**Passage provided:**
+++++

You can see almost all other genre types have lower user rating than adventure and action here.
The conclusion is that people prefer to watch anima with theme adventure and action, and this is why there are so many this type of animation. However, it seems that action is more likely to be accepted by most audience (from our decision tree). This might due to that it is easier to make an enthusiastic action anima simply depict the action. On the other hand, a good adventure anima requires insightful or wild idea to build an attractive world. It is more creative than action type. This also explain why the combination of action and adventure is the most popular anima type.

top_genre = df3['Genre'].value_counts().index[0:12]
df4 = df3[df3['Genre'].isin(top_genre)].copy()
alt.Chart(df4).mark_circle().encode(
    x = 'Genre',
    y = 'User Rating',
    color = 'Year:Q',
    tooltip=['Year','User Rating', 'Genre']
)

alt.Chart(df4).mark_circle().encode(
    x = 'Genre',
    y = 'User Rating',
    color = 'Genre',
    tooltip=['Year','User Rating', 'Genre']
)

Those two graphs show the spread of genre and user rating. The first one also shows the pattern of year spread. The most popular type adventure and action are created more in past decade (color in deeper blue), while the other genre is more spread from 2020 to 1980.

+++++

**Activities:**
1) Say whether each statement agrees with the anime genre analysis, answering yes or no and quoting the words that decide it: (a) action is more likely than adventure to be accepted by most of the audience; (b) adventure anime takes less creativity than action anime; (c) the first graph colors its circles by genre.
2) Resume the anime genre analysis after its final sentence, keeping to its subject.
The listing has no connection to the anime genre analysis.

**Supplied entries:**
+++++

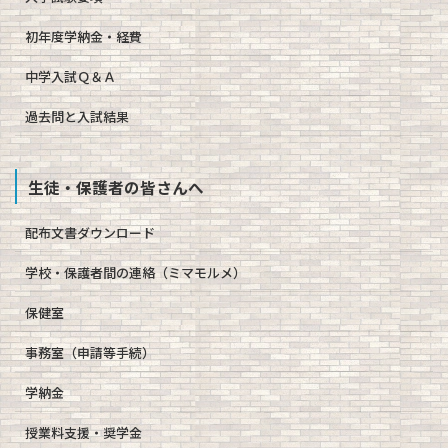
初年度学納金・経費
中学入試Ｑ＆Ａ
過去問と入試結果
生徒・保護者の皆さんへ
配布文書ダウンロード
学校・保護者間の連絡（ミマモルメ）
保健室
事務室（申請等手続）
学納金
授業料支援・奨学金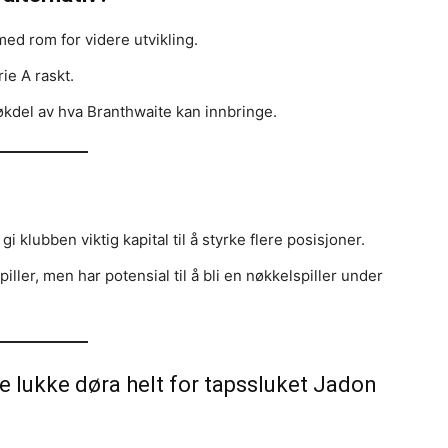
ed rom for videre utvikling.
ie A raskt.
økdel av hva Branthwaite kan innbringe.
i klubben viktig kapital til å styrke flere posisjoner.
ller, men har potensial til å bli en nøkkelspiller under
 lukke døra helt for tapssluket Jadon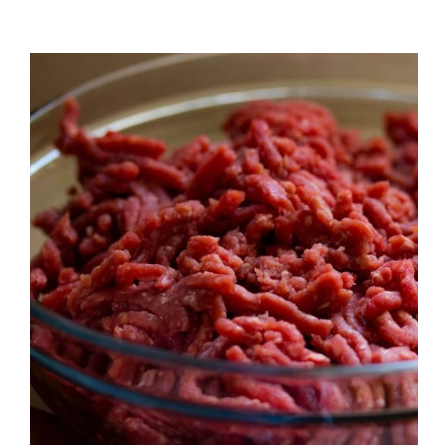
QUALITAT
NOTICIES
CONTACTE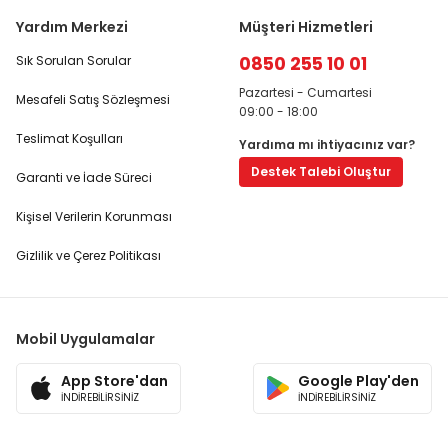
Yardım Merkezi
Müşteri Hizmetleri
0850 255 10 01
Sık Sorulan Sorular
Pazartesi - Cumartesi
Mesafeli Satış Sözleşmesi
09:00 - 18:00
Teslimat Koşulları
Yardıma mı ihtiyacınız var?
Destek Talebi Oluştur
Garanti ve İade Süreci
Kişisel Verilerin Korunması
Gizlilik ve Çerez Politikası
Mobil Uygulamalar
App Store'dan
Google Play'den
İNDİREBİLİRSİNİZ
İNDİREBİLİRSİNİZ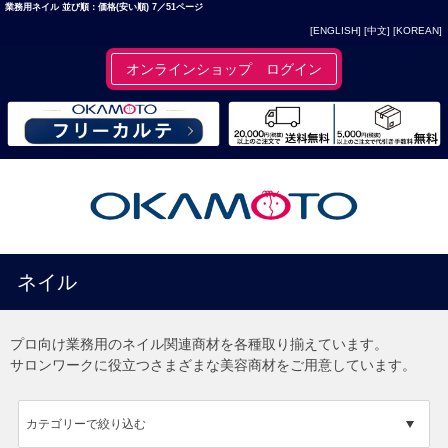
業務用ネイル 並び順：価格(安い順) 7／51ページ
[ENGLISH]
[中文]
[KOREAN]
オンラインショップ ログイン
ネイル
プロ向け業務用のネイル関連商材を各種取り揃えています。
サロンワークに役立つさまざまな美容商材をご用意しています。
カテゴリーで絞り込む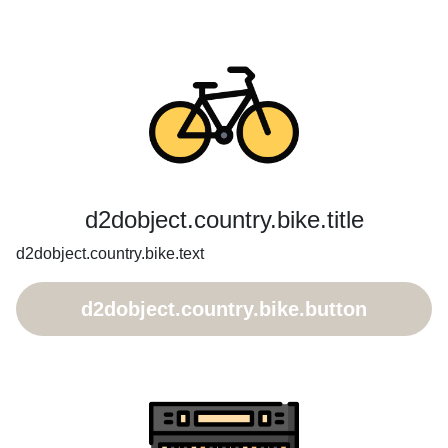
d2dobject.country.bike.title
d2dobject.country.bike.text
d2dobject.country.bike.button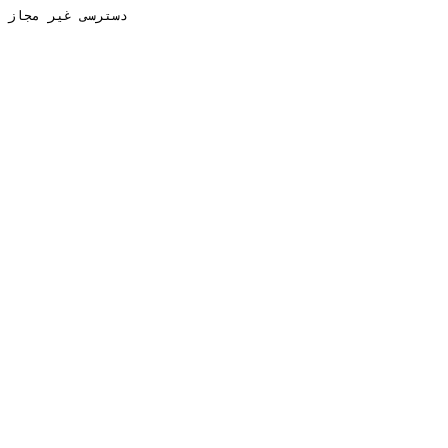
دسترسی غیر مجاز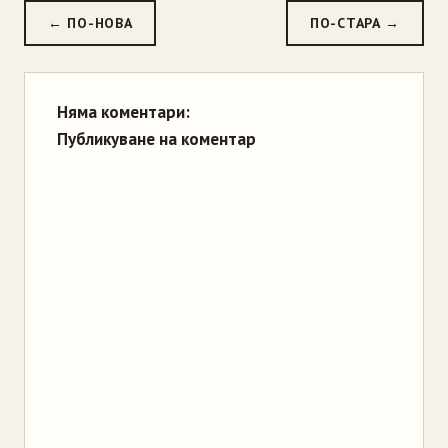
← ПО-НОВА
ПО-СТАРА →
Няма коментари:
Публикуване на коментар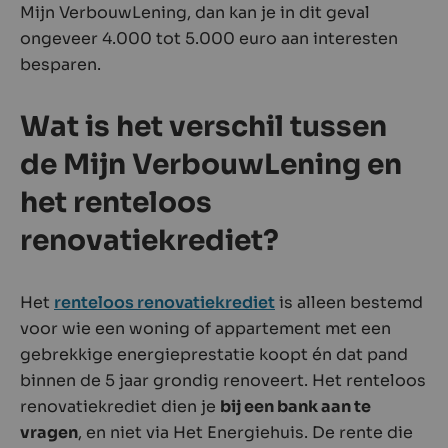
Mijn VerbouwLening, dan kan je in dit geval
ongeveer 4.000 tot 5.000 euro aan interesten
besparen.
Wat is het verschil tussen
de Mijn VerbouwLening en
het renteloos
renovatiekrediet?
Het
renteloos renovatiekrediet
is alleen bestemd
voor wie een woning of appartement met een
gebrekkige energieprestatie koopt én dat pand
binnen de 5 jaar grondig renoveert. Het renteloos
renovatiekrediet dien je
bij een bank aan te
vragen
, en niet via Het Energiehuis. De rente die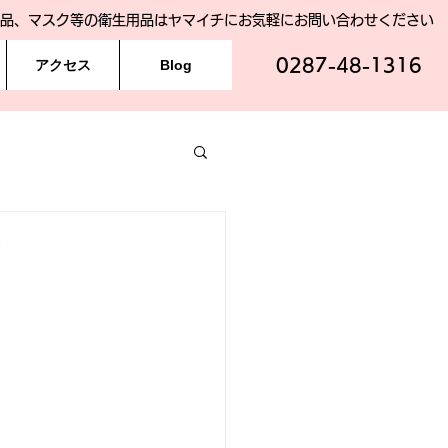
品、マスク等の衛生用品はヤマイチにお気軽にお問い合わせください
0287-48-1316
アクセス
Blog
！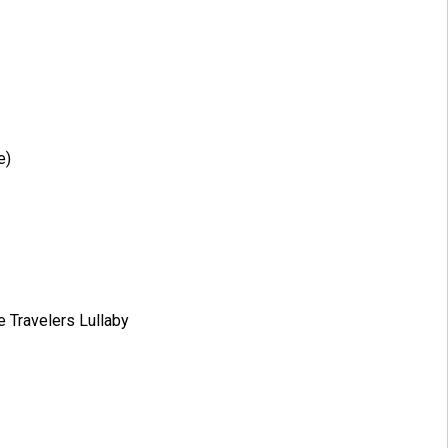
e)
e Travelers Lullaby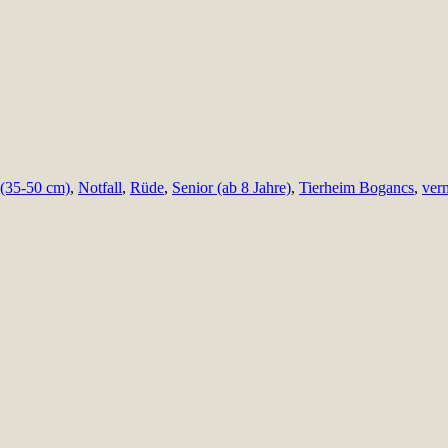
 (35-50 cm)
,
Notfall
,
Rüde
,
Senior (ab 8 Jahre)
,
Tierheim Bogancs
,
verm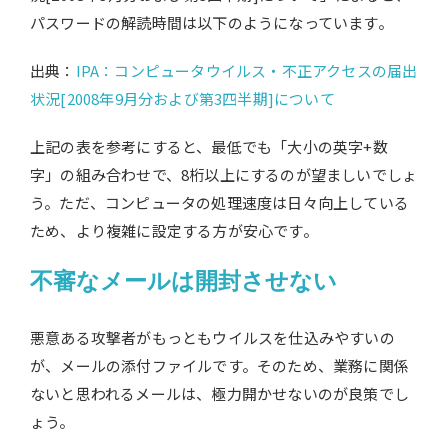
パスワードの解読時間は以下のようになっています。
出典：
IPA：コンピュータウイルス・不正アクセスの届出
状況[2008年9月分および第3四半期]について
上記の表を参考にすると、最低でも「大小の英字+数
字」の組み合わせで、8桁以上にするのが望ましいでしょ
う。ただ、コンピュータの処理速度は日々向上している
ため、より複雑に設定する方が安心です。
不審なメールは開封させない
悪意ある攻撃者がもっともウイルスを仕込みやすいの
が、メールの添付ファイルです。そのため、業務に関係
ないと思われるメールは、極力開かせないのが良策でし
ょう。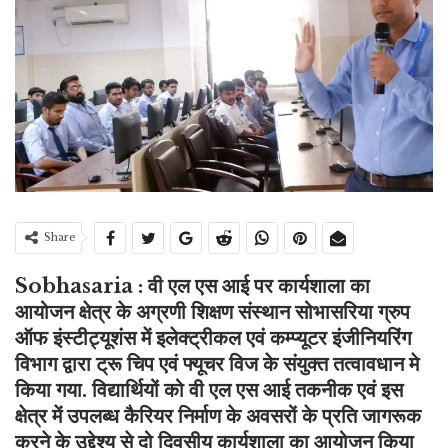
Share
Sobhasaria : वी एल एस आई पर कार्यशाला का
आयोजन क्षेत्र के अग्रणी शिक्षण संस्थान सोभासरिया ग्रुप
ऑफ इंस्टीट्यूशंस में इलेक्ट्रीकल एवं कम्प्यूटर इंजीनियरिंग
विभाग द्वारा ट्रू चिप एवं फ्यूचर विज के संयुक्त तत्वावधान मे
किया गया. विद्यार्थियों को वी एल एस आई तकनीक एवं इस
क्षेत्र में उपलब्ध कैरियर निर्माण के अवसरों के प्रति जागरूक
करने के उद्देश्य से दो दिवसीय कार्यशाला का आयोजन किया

+++++

**Responses per task:**
1)
(a) Yes: "it seems that action is more likely to be accepted by most audience (from our decision tree)"
(b) No: "It is more creative than action type."
(c) No: "color = 'Year:Q'"

2)
This also show audiences give higher rating to adventure and action type anima, whereas the score spread from 9.5 to 5.7. This indicates factories tried to cater the audiences’ preference, and some anima is failed to be accepted by people. However, adventure and action type still get the lower number rating under 6 comparing to other types.

Year and User Rating#

Now, I am curious about how the time influence people’s preference and anima quanlities. I decide to build a timeline graph.

alt.Chart(df3).mark_circle().encode(
    x = alt.X('Year', scale = alt.Scale(domain = (1964,2023))),
    y = 'User Rating',
    color = 'Genre:N',
    tooltip=['Year','User Rating', 'Genre']
)

df3['Year'].value_counts()[1:10]

  107
   66
   63
   51
   50
   48
   41
   40
   39
Name: Year, dtype: int64

From this graph, you can find that there is a clear line in year 1998, 2006, 2013, 2019, and 2022. Notice that the max number of animations and the highest user rating also exists in those year. The red circle is the type of adventure and action.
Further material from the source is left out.